Mislaid Ryanair boarding pass on return leg abroad at airport.Had to pay 80 euro for a copy of same.grrrrrr.When i contacted my travel insurance  company multitrip.com they informed me that because I didnot report same to police my claim cannot be entertained.see small print.Hope this helps someone in future


----------



## Lightning (17 Oct 2013)

Challenge them. Put forward a defence as to why you do not report it. Did you have time, at the airport, to report it? etc. 
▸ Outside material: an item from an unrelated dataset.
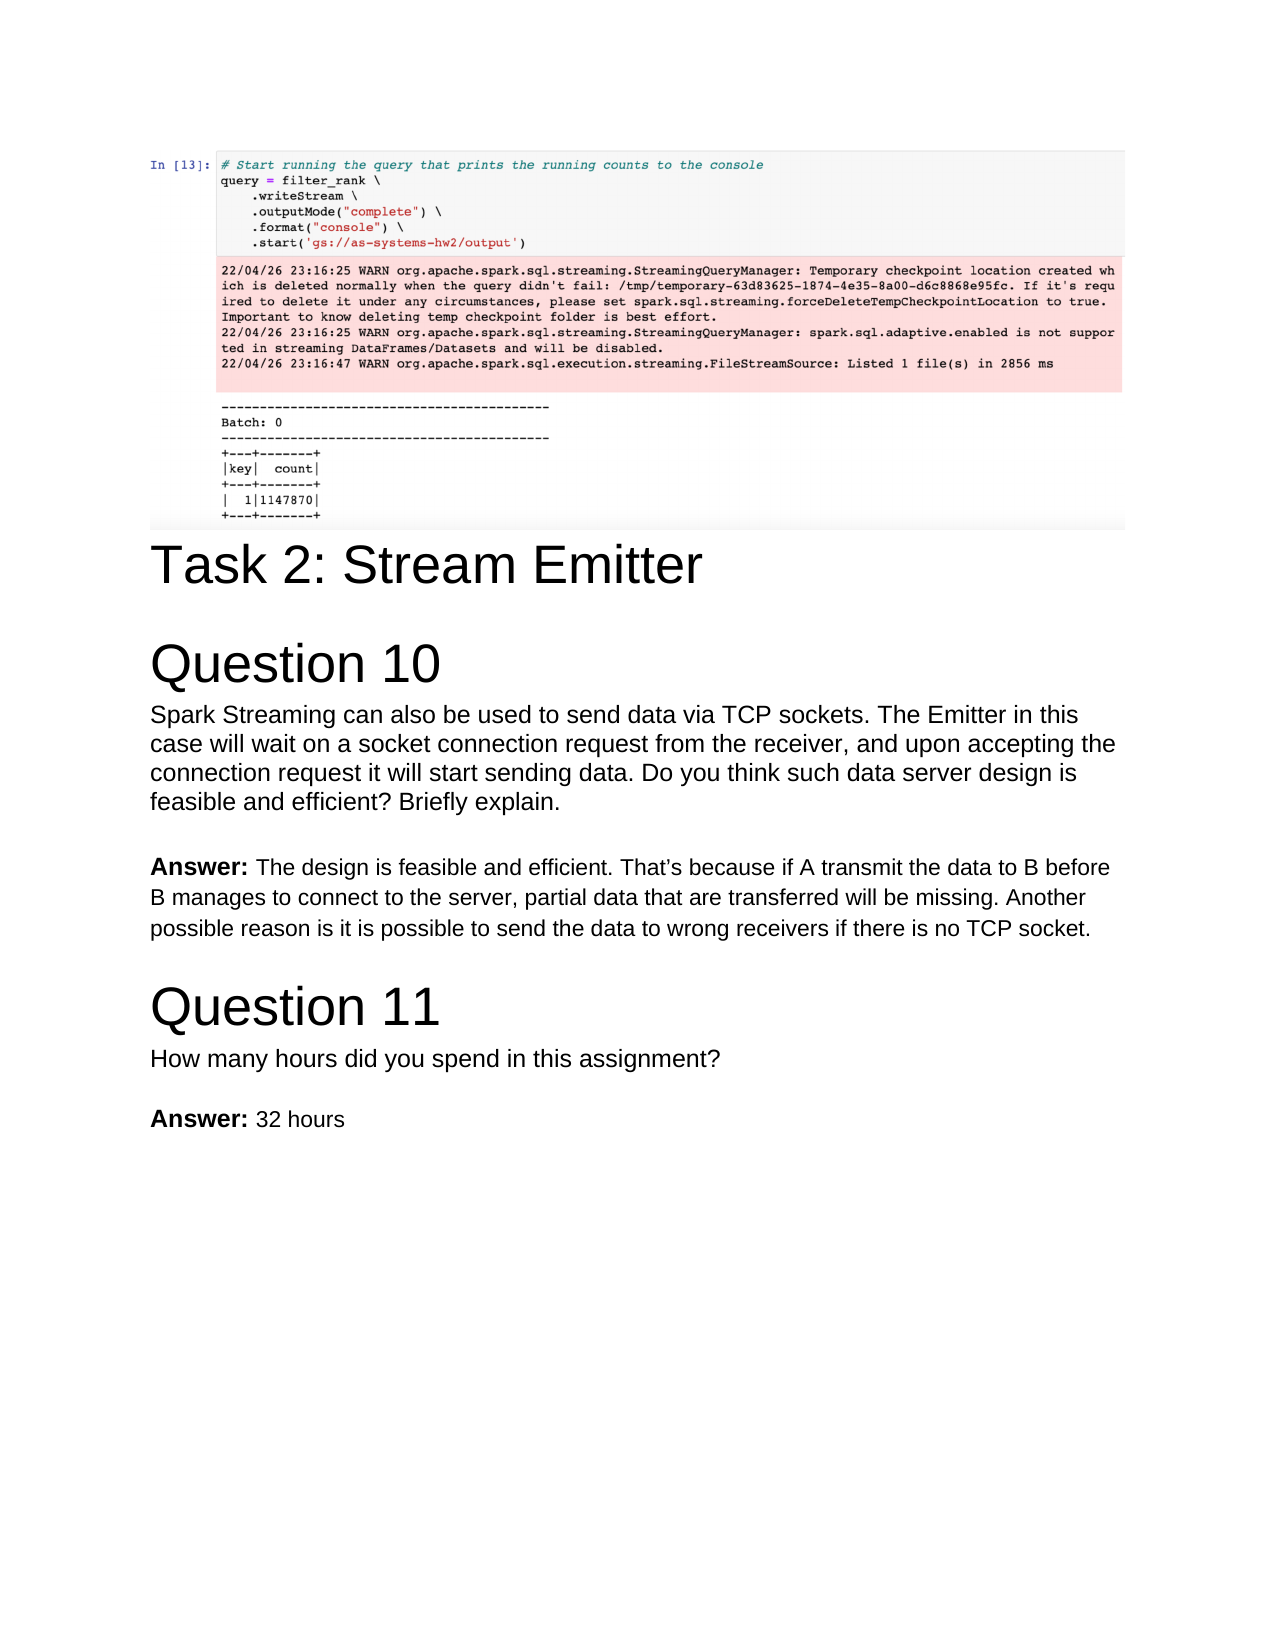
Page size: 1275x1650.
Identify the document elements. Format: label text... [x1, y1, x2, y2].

All insurance companies make you jump through several hoops before paying out.


----------



## Bronte (18 Oct 2013)

tailgunner said:


> .When i contacted my travel insurance company multitrip.com they informed me that because I didnot report same to police my claim cannot be entertained.see small print.


 
That's a crazy response. Why on earth would anyone report the fact they'd mislaid or lost their boarding pass to police. It would be a complete waste of police time. Are they going to put it into the Pulse system and go looking for it.  And would your insurance company need a report from the police.


----------



## GDUFFY (18 Oct 2013)

Open a free Dropbox.com account and scan all passports, and travel documents, hotel bookings, car hire details, driving license etc.and upload them.
Also save a pdf of your boarding passes on dropbox so you can print at short notice from anywhere in the world with an internet connection and printer.
Its very useful as a virtual wallet to store info.(any document ,or anything you can take a photo of , or scan to upload)


----------



## Bronte (18 Oct 2013)

GDUFFY said:


> Open a free Dropbox.com account and scan all passports, and travel documents, hotel bookings, car hire details, driving license etc.and upload them.
> Also save a pdf of your boarding passes on dropbox so you can print at short notice from anywhere in the world with an internet connection and printer.
> Its very useful as a virtual wallet to store info.(any document ,or anything you can take a photo of , or scan to upload)


 
That's all sounds great, but how do you print it at the airport?


----------



## GDUFFY (18 Oct 2013)

Most, if not all airports have an internet /printing facility on site 

[broken link removed]


----------